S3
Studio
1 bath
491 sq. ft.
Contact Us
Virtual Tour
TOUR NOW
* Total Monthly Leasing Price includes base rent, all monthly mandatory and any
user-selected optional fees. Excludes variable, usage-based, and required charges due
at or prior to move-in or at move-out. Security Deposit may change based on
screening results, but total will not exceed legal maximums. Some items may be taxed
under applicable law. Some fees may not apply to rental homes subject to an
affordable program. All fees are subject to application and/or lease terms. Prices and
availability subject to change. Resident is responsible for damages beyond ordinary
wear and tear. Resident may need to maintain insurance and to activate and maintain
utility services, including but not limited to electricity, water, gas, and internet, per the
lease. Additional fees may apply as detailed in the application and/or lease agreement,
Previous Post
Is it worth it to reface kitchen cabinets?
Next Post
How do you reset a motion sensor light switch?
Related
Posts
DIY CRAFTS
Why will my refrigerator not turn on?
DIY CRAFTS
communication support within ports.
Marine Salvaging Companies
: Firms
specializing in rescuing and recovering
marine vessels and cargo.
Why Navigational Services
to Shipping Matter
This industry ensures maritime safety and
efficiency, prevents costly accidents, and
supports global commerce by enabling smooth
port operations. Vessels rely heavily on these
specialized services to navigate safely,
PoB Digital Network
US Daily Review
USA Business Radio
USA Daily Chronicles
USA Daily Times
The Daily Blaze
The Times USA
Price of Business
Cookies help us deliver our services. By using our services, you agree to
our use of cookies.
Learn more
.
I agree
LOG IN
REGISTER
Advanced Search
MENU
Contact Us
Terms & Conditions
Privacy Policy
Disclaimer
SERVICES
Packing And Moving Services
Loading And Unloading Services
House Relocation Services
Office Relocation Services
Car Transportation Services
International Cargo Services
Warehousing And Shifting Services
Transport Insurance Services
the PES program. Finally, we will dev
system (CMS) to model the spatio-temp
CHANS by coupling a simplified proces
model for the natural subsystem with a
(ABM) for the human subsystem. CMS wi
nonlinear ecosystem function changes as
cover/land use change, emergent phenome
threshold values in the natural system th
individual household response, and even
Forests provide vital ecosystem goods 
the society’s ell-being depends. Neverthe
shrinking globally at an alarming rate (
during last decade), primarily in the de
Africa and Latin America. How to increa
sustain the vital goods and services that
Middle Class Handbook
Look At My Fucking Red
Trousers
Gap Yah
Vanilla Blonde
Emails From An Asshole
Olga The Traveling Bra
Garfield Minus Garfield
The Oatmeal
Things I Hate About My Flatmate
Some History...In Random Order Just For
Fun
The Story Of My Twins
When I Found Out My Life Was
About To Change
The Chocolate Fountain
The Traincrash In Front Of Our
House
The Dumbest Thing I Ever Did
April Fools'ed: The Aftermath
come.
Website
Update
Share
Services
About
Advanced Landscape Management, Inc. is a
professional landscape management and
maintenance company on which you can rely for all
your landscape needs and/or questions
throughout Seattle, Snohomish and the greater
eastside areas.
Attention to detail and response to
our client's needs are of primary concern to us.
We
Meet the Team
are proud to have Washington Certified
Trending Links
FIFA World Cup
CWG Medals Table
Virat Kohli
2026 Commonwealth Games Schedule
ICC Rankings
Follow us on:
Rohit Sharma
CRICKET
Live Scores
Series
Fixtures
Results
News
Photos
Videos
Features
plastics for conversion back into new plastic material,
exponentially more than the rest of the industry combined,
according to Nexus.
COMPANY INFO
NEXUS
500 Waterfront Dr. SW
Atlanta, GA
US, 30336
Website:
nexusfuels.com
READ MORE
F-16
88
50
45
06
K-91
══════
EXERCISE INSTRUCTIONS => Reproduce the text of every item above, line for line, keeping each word, number and mark unchanged.

RESPONSE =>
S3
Studio
1 bath
491 sq. ft.
Contact Us
Virtual Tour
TOUR NOW
* Total Monthly Leasing Price includes base rent, all monthly mandatory and any
user-selected optional fees. Excludes variable, usage-based, and required charges due
at or prior to move-in or at move-out. Security Deposit may change based on
screening results, but total will not exceed legal maximums. Some items may be taxed
under applicable law. Some fees may not apply to rental homes subject to an
affordable program. All fees are subject to application and/or lease terms. Prices and
availability subject to change. Resident is responsible for damages beyond ordinary
wear and tear. Resident may need to maintain insurance and to activate and maintain
utility services, including but not limited to electricity, water, gas, and internet, per the
lease. Additional fees may apply as detailed in the application and/or lease agreement,
Previous Post
Is it worth it to reface kitchen cabinets?
Next Post
How do you reset a motion sensor light switch?
Related
Posts
DIY CRAFTS
Why will my refrigerator not turn on?
DIY CRAFTS
communication support within ports.
Marine Salvaging Companies
: Firms
specializing in rescuing and recovering
marine vessels and cargo.
Why Navigational Services
to Shipping Matter
This industry ensures maritime safety and
efficiency, prevents costly accidents, and
supports global commerce by enabling smooth
port operations. Vessels rely heavily on these
specialized services to navigate safely,
PoB Digital Network
US Daily Review
USA Business Radio
USA Daily Chronicles
USA Daily Times
The Daily Blaze
The Times USA
Price of Business
Cookies help us deliver our services. By using our services, you agree to
our use of cookies.
Learn more
.
I agree
LOG IN
REGISTER
Advanced Search
MENU
Contact Us
Terms & Conditions
Privacy Policy
Disclaimer
SERVICES
Packing And Moving Services
Loading And Unloading Services
House Relocation Services
Office Relocation Services
Car Transportation Services
International Cargo Services
Warehousing And Shifting Services
Transport Insurance Services
the PES program. Finally, we will dev
system (CMS) to model the spatio-temp
CHANS by coupling a simplified proces
model for the natural subsystem with a
(ABM) for the human subsystem. CMS wi
nonlinear ecosystem function changes as
cover/land use change, emergent phenome
threshold values in the natural system th
individual household response, and even
Forests provide vital ecosystem goods 
the society’s ell-being depends. Neverthe
shrinking globally at an alarming rate (
during last decade), primarily in the de
Africa and Latin America. How to increa
sustain the vital goods and services that
Middle Class Handbook
Look At My Fucking Red
Trousers
Gap Yah
Vanilla Blonde
Emails From An Asshole
Olga The Traveling Bra
Garfield Minus Garfield
The Oatmeal
Things I Hate About My Flatmate
Some History...In Random Order Just For
Fun
The Story Of My Twins
When I Found Out My Life Was
About To Change
The Chocolate Fountain
The Traincrash In Front Of Our
House
The Dumbest Thing I Ever Did
April Fools'ed: The Aftermath
come.
Website
Update
Share
Services
About
Advanced Landscape Management, Inc. is a
professional landscape management and
maintenance company on which you can rely for all
your landscape needs and/or questions
throughout Seattle, Snohomish and the greater
eastside areas.
Attention to detail and response to
our client's needs are of primary concern to us.
We
Meet the Team
are proud to have Washington Certified
Trending Links
FIFA World Cup
CWG Medals Table
Virat Kohli
2026 Commonwealth Games Schedule
ICC Rankings
Follow us on:
Rohit Sharma
CRICKET
Live Scores
Series
Fixtures
Results
News
Photos
Videos
Features
plastics for conversion back into new plastic material,
exponentially more than the rest of the industry combined,
according to Nexus.
COMPANY INFO
NEXUS
500 Waterfront Dr. SW
Atlanta, GA
US, 30336
Website:
nexusfuels.com
READ MORE
F-16
88
50
45
06
K-91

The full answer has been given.